IX Edición

Curso 2012 - 2013

Alejandro Quintana

Ante el horizonte

Cristina Echániz, 15 años

                 Colegio Ayalde (Bilbao)  

Nací el 14 de abril de 1925, en un pequeño pueblo del norte, sí, aquí cerca, llamado Guetaria. Toda mi familia era de allí, y allí habían vivido desde siempre.

Fui un niño normal. José me cristianaron. Un niño con una familia normal y una vida normal.

A los doce años la Guerra Civil española hacía muy difícil la supervivencia en el pueblo, así que a mí y a muchos niños de la zona nos enviaron a Rusia. En mi caso, a Leningrado, la capital de los zares. De Leningrado me condujeron a Ucrania, a Odesa, donde me acogió una familia con la que viví los siguientes seis años.

A los dieciocho conocí en Odesa a una chica que también era española. Era la mujer más guapa que he visto en toda mi vida: ojos de color avellana, pelo castaño y un rostro muy singular y muy bello. La familia ya no me quería porque con dieciocho debía encontrar un trabajo que me mantuviera, así que regresé a Leningrado. Pensé que nunca más la volvería a ver.

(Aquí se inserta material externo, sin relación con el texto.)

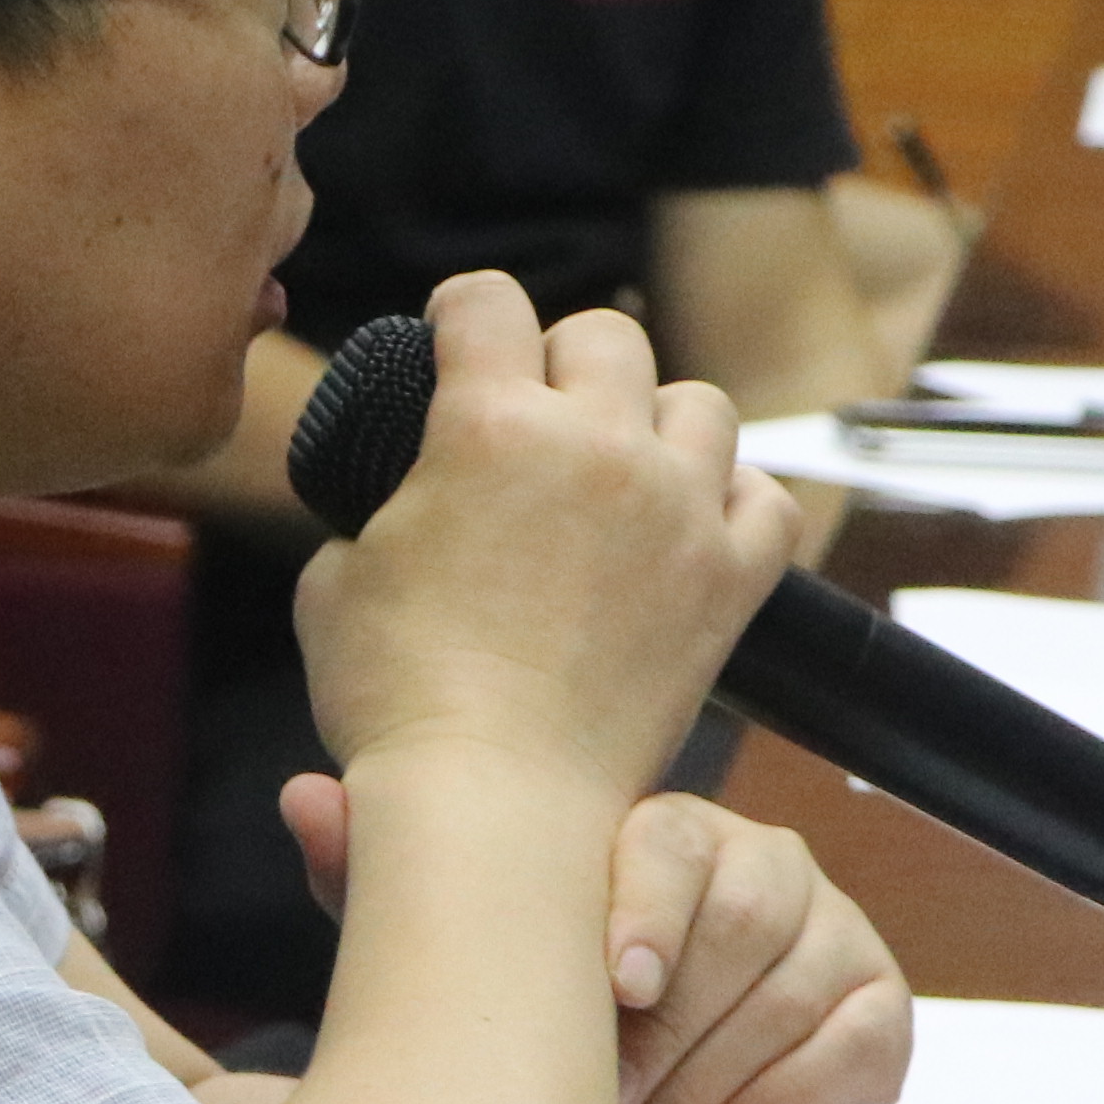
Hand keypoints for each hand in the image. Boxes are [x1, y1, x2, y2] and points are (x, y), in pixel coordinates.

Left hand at [276, 780, 909, 1103]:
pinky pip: (857, 1041)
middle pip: (747, 910)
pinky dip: (786, 1094)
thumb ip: (380, 881)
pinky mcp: (878, 1023)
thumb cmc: (533, 1050)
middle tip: (602, 1098)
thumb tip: (302, 799)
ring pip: (797, 980)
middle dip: (671, 1024)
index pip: (674, 841)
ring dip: (711, 1071)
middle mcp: (760, 869)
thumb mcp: (446, 969)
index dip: (647, 910)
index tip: (615, 985)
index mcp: (661, 838)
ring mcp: (829, 940)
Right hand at [286, 274, 791, 804]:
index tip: (458, 330)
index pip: (487, 301)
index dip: (462, 308)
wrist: (492, 803)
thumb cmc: (398, 701)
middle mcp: (597, 447)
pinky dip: (737, 500)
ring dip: (658, 420)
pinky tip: (698, 521)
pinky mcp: (726, 582)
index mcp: (489, 426)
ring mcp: (676, 511)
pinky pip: (767, 501)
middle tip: (537, 409)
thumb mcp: (335, 578)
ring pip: (700, 403)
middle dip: (562, 359)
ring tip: (625, 465)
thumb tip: (401, 508)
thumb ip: (374, 513)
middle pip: (604, 336)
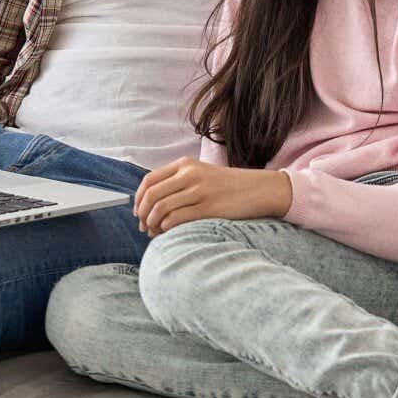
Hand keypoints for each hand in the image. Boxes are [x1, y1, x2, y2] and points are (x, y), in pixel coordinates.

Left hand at [133, 158, 291, 236]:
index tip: (138, 212)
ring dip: (152, 224)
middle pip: (151, 195)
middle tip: (144, 227)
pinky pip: (176, 218)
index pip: (149, 180)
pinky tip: (168, 233)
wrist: (258, 188)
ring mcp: (199, 190)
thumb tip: (152, 202)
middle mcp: (189, 174)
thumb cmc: (228, 186)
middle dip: (143, 214)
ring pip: (160, 208)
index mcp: (185, 164)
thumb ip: (179, 181)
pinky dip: (166, 228)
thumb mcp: (201, 174)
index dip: (138, 199)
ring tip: (154, 233)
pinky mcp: (208, 207)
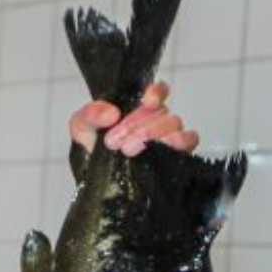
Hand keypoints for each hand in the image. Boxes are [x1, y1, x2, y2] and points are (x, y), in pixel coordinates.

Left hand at [68, 82, 199, 156]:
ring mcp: (166, 136)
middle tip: (114, 140)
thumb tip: (111, 114)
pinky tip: (163, 148)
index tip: (147, 101)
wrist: (96, 180)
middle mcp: (155, 119)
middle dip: (137, 124)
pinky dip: (180, 141)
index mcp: (136, 108)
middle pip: (161, 111)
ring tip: (128, 149)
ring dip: (151, 134)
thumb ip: (91, 114)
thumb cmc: (93, 150)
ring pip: (174, 123)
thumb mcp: (81, 127)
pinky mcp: (175, 154)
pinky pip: (190, 140)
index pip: (157, 91)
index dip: (156, 92)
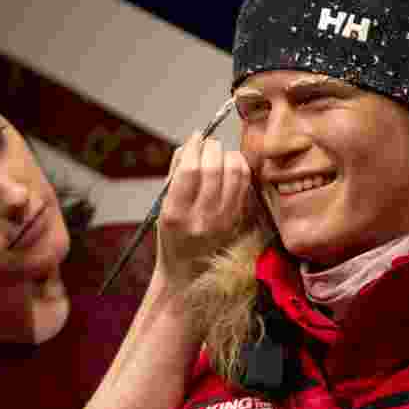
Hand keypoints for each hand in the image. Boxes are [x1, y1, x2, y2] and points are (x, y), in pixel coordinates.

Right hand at [155, 131, 251, 289]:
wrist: (187, 271)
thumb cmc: (172, 235)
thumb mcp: (163, 206)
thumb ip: (175, 173)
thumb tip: (192, 142)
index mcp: (176, 214)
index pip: (190, 170)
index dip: (193, 147)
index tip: (195, 138)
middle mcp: (202, 218)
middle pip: (214, 168)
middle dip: (211, 147)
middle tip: (207, 144)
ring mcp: (224, 220)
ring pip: (235, 172)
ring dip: (228, 154)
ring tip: (219, 154)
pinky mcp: (238, 220)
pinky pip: (245, 183)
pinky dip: (240, 167)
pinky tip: (231, 166)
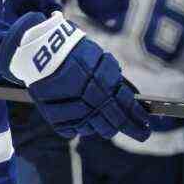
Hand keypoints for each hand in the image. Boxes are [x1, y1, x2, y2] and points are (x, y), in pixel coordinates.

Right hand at [0, 11, 150, 139]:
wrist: (37, 49)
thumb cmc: (72, 51)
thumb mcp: (95, 56)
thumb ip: (111, 77)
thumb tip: (132, 99)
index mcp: (97, 74)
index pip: (122, 101)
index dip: (136, 116)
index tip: (146, 125)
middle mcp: (83, 90)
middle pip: (110, 118)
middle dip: (128, 127)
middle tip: (140, 134)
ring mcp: (66, 103)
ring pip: (92, 126)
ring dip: (103, 127)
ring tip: (109, 126)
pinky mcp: (51, 113)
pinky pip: (72, 129)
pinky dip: (81, 127)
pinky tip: (86, 122)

Empecé a estudiar Derecho, pero como los trabajos esporádicos que conseguía como tendero no me daban para estudiar la carrera, la tuve que dejar. Me pasé los años ahorrando para volver a España en cuanto tuviera una oportunidad. Cuando junté dinero suficiente, la URSS me denegó el visado y me trasladé a vivir a Toksovo, porque había oído que era uno de los mejores lugares para “vivir del cuento”: se trataba de una pequeña ciudad llena de criminales.

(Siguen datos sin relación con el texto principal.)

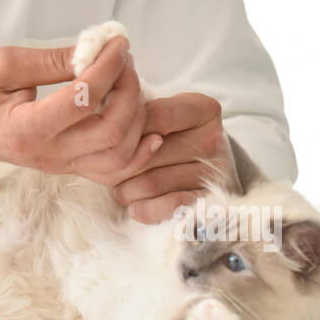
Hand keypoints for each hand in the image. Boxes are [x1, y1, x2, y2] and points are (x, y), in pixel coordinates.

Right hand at [0, 35, 145, 174]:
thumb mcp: (3, 64)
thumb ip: (52, 60)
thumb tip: (95, 49)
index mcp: (25, 128)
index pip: (84, 98)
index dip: (108, 66)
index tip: (116, 42)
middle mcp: (46, 155)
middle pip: (111, 130)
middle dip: (128, 89)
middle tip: (122, 59)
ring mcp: (58, 166)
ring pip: (120, 156)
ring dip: (136, 118)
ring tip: (128, 84)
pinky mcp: (66, 168)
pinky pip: (112, 173)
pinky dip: (137, 155)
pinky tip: (148, 131)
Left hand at [109, 93, 240, 223]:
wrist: (202, 166)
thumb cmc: (170, 135)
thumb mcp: (160, 113)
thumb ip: (137, 115)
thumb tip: (105, 128)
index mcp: (203, 110)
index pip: (156, 116)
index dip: (126, 128)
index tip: (110, 135)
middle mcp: (213, 140)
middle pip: (149, 153)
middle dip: (118, 163)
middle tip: (106, 167)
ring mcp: (214, 173)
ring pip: (151, 183)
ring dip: (125, 189)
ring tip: (119, 186)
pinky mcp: (207, 202)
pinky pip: (168, 208)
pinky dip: (144, 210)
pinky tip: (134, 206)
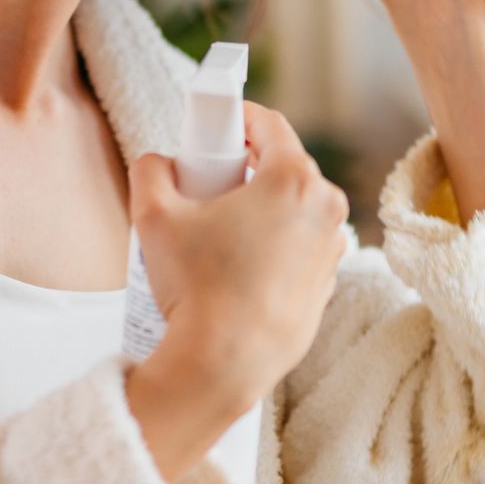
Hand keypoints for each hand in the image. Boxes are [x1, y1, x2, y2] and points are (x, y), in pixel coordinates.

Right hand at [126, 101, 348, 409]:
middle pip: (283, 166)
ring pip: (294, 209)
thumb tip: (158, 163)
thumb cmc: (196, 286)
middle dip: (246, 167)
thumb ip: (151, 170)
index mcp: (294, 179)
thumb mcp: (154, 215)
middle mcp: (326, 208)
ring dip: (263, 209)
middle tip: (206, 188)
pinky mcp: (327, 284)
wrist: (223, 363)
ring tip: (220, 234)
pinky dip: (275, 247)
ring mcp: (332, 250)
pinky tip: (239, 269)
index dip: (235, 120)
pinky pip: (299, 248)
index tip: (211, 134)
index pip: (268, 123)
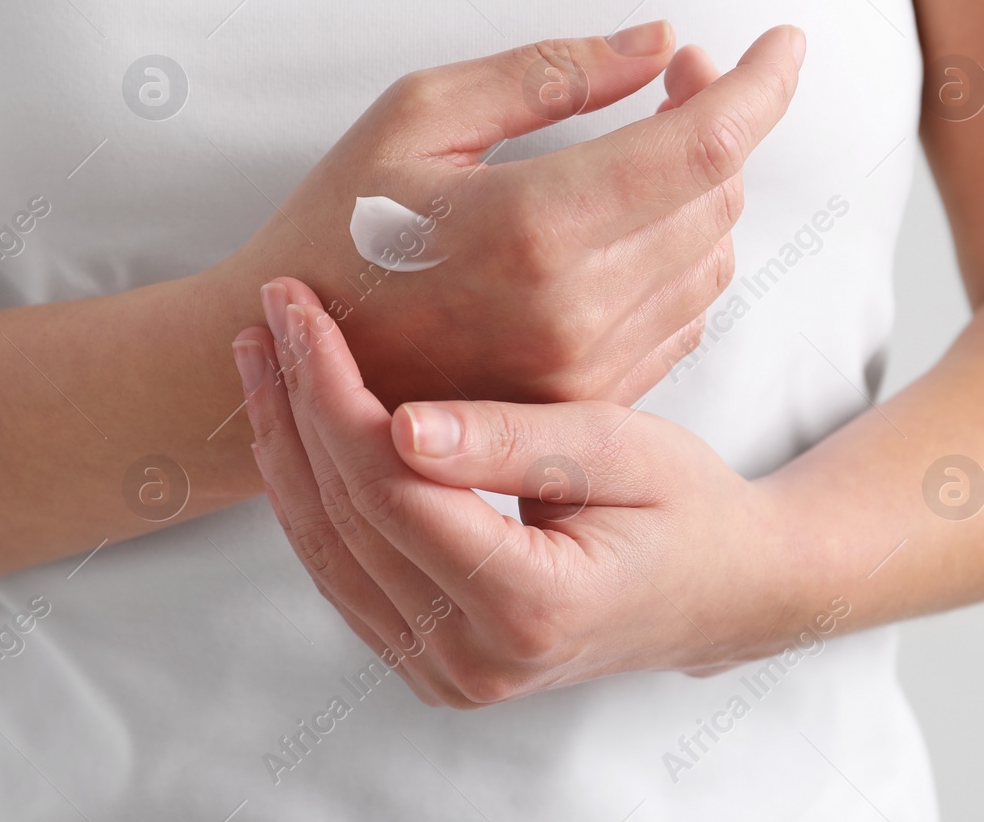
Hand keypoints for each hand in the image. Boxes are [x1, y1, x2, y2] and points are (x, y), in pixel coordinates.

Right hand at [214, 22, 805, 407]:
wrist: (294, 364)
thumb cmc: (337, 225)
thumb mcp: (415, 115)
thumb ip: (549, 73)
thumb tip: (660, 44)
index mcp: (533, 225)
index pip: (705, 144)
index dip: (763, 82)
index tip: (784, 41)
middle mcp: (576, 308)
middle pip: (719, 194)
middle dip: (721, 118)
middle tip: (675, 72)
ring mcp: (586, 366)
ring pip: (712, 256)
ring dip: (703, 188)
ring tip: (647, 143)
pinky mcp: (586, 399)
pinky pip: (685, 314)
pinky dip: (682, 252)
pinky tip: (631, 221)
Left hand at [231, 280, 808, 707]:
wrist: (721, 590)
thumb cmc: (687, 506)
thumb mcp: (620, 450)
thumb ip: (511, 439)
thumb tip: (400, 424)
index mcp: (531, 609)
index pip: (389, 488)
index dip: (331, 391)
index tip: (301, 308)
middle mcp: (475, 662)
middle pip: (345, 517)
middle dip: (295, 402)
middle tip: (271, 308)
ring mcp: (446, 674)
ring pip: (327, 549)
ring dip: (284, 445)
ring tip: (262, 354)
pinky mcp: (428, 661)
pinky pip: (344, 571)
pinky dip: (311, 492)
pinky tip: (292, 423)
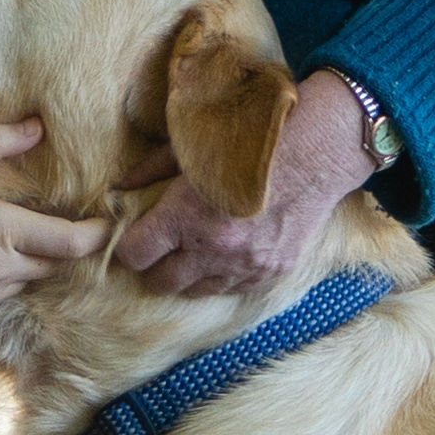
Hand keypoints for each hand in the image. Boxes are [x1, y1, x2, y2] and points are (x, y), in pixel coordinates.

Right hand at [0, 121, 105, 329]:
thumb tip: (34, 127)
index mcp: (0, 232)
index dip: (98, 234)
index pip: (73, 242)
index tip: (108, 223)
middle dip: (55, 244)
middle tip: (50, 221)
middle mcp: (0, 273)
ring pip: (21, 280)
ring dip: (19, 261)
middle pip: (51, 263)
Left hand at [117, 70, 377, 299]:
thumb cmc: (250, 143)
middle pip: (161, 283)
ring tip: (193, 251)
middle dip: (154, 267)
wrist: (314, 153)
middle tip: (160, 249)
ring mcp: (243, 266)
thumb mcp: (193, 150)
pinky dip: (223, 275)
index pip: (134, 255)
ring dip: (189, 275)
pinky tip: (226, 253)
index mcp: (184, 217)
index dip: (129, 247)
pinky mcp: (270, 272)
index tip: (136, 237)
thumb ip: (150, 171)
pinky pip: (232, 289)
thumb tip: (119, 188)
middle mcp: (211, 249)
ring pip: (196, 291)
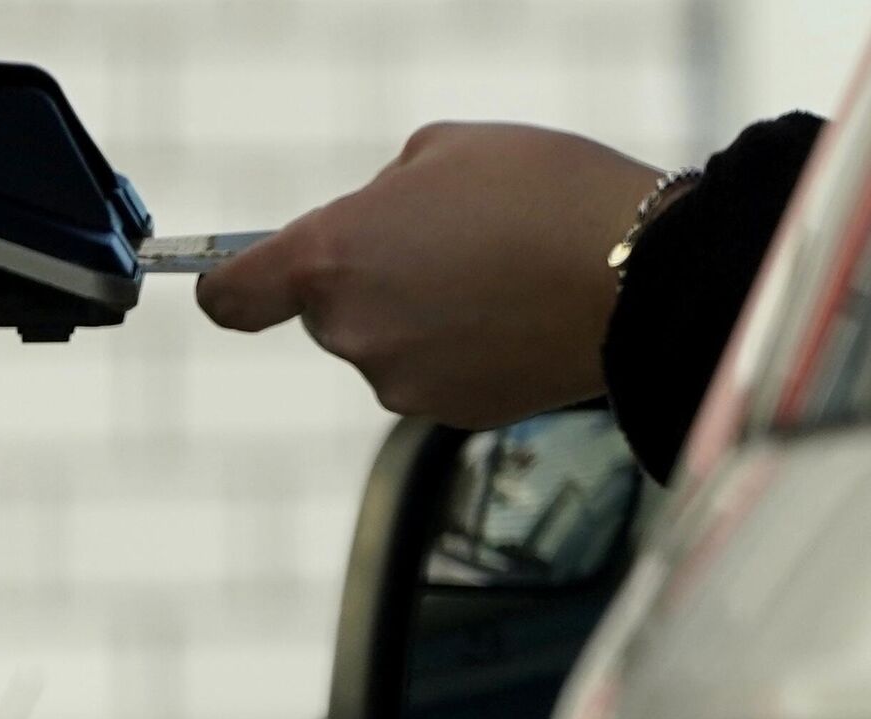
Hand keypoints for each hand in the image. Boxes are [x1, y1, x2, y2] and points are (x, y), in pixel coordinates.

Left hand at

En el tren conocí a un hombre. Rozaría los cuarenta. Me indicó dónde me podía alojar durante las primeras noches.

Tomé una habitación en un motel. Al despertar, me encontré con que mi dinero había desaparecido y todas mis cosas estaban revueltas; me habían robado.

Me quedé sin nada.

Comencé a trabajar en una fábrica de aviones de guerra. El salario no me permitía vivir en unas condiciones razonables, así que comencé a robar para poder comer, hasta que, en una ocasión, un policía me detuvo cuando cogía la cartera a un señor que observaba un escaparate. Me metieron en la cárcel esa vez y otras. La necesidad me obligaba a realizar esos pequeños hurtos.

Así transcurría mi difícil juventud, hasta que un día me crucé con una cara que me sonaba. ¡Era aquella chica de Odesa! Trabaja y vivía, como yo, en Toksovo. Ella no me reconoció inicialmente. Hablamos y hablamos. A medida que fue pasando la noche, nos dimos cuenta de que estábamos hechos el uno para el otro. Ambos teníamos la esperanza de volver a España, pero parecía una misión imposible, así que decidimos regresar juntos a Odesa.

Nos instalamos en una casita a las orillas del Mar Negro. Cada noche nos sentábamos en un bar del puerto, para contemplar la puesta de sol. Soñábamos con casarnos.

Hasta 1956 no pudimos cumplir nuestro sueño: nos casamos y tuvimos tres hijos. Son ya mayores. Fue aquí, en Barrika, cerca de Bilbao, donde conseguí un trabajo y nos instalamos.

Ahora tengo ochenta y ocho años. Me han acogido en un asilo porque estoy medio ciego. Mi mujer ya se fue. Mis hijos ya casi no me visitan… Pero me habéis dado la oportunidad, queridas chicas a las que no conozco de nada pero que venís a visitarnos en una maravilloso gesto de caridad, de contaros las aventuras de este pobre carcamal.